• PAGE EXCERPT:
____

Before it was Caldera
by Gregory Hoskins

If there is such a thing as a beginning of this recording, it is likely in an all-but-empty Mercedes Sprinter I dubbed ‘Black Mamba II’, somewhere between LA and Portland at the end of our 2019 tour.

The scenery outside the tinted windows is drought scarred one hour and snow bound the next. The band has flown home, it’s just SJ and I , and though the relationship is no longer new, we are still learning how to talk to each other. We fill the hours with fretting over the set list of a last minute thing we will do when we get to Portland, and we stumble— innocently enough—into a discussion about love that ends in a semi-tense stand off just as we mercifully pull off the highway into a motel parking lot.

‘Well, I think the kind of love I’m talking about is available to everyone,’ I say, sure of myself.

‘No, it’s not,’ he shoots back, just as sure.

Not to worry. The tension will melt as morning rolls around.

____

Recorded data
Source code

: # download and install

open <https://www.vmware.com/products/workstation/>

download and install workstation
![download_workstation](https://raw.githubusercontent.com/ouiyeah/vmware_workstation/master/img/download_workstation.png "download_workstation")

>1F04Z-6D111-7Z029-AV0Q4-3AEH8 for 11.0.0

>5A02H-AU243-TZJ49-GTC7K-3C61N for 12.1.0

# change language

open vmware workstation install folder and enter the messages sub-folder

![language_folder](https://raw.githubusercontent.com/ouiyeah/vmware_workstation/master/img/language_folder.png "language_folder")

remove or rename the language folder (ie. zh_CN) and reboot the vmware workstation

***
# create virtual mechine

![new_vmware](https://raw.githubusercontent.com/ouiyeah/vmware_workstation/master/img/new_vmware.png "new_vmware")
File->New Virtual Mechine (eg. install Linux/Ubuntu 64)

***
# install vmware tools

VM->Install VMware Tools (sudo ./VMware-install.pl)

____

• REQUIRED ACTIONS:
• A. In the essay "Before it was Caldera," what name was given to the Mercedes Sprinter?
• B. Reproduce word for word the passage of the essay "Before it was Caldera" that opens with the words containing "Before it was" and closes with "sure of myself.".
• C. Resume the essay "Before it was Caldera" from its final line.

• ANSWERS BY ITEM NUMBER:
• A. Black Mamba II

• B.
Before it was Caldera
by Gregory Hoskins

If there is such a thing as a beginning of this recording, it is likely in an all-but-empty Mercedes Sprinter I dubbed ‘Black Mamba II’, somewhere between LA and Portland at the end of our 2019 tour.

The scenery outside the tinted windows is drought scarred one hour and snow bound the next. The band has flown home, it’s just SJ and I , and though the relationship is no longer new, we are still learning how to talk to each other. We fill the hours with fretting over the set list of a last minute thing we will do when we get to Portland, and we stumble— innocently enough—into a discussion about love that ends in a semi-tense stand off just as we mercifully pull off the highway into a motel parking lot.

‘Well, I think the kind of love I’m talking about is available to everyone,’ I say, sure of myself.

• C.
The year will melt likewise into the next.
Tumult is coming. Contagion and quarantine is coming.
Discord, disconnect, world-wide drama is coming.
A couple new records, a new film, and the years melt again. Whisperings of a new tour turn into serious road time, the notion of making another record attaches itself like a burr.
This love thing, and the perceived differences in our understanding of it, sticks with me.

“We will make a record of love songs,” I say.
“It’ll be a make-out record,” he says.

In the early dark winter of 2023 we spend a week of evenings on the farm, sketching out a handful of chord progressions. We decide to take advantage of a generous offering from Richard and Linda Gibbs that has been on the table for 5 years: to use as we see fit their beautiful Woodshed Recording Studio in Malibu for a week. We arrive with our little sketches, and leave with slightly more fleshed out things.

Meanwhile, Nathalie lovingly midwifes and shoehorns a world tour together. Fifty dates across 4 continents, just SJ and I onstage, no band. We make a place every Night for a couple of the new pieces. Endings of courtships and the courtship of endings travel with us. Tremors in the foundation travel with us. Goneness travels with us.

It is the last show, early December. A little ragged, we stand in the wing of the stage making last minute adjustments. Stuffing my ear with the monitor earbuds for the final time, I marvel —privately—at the road we’ve travelled. Not just that year, but the previous 10, too.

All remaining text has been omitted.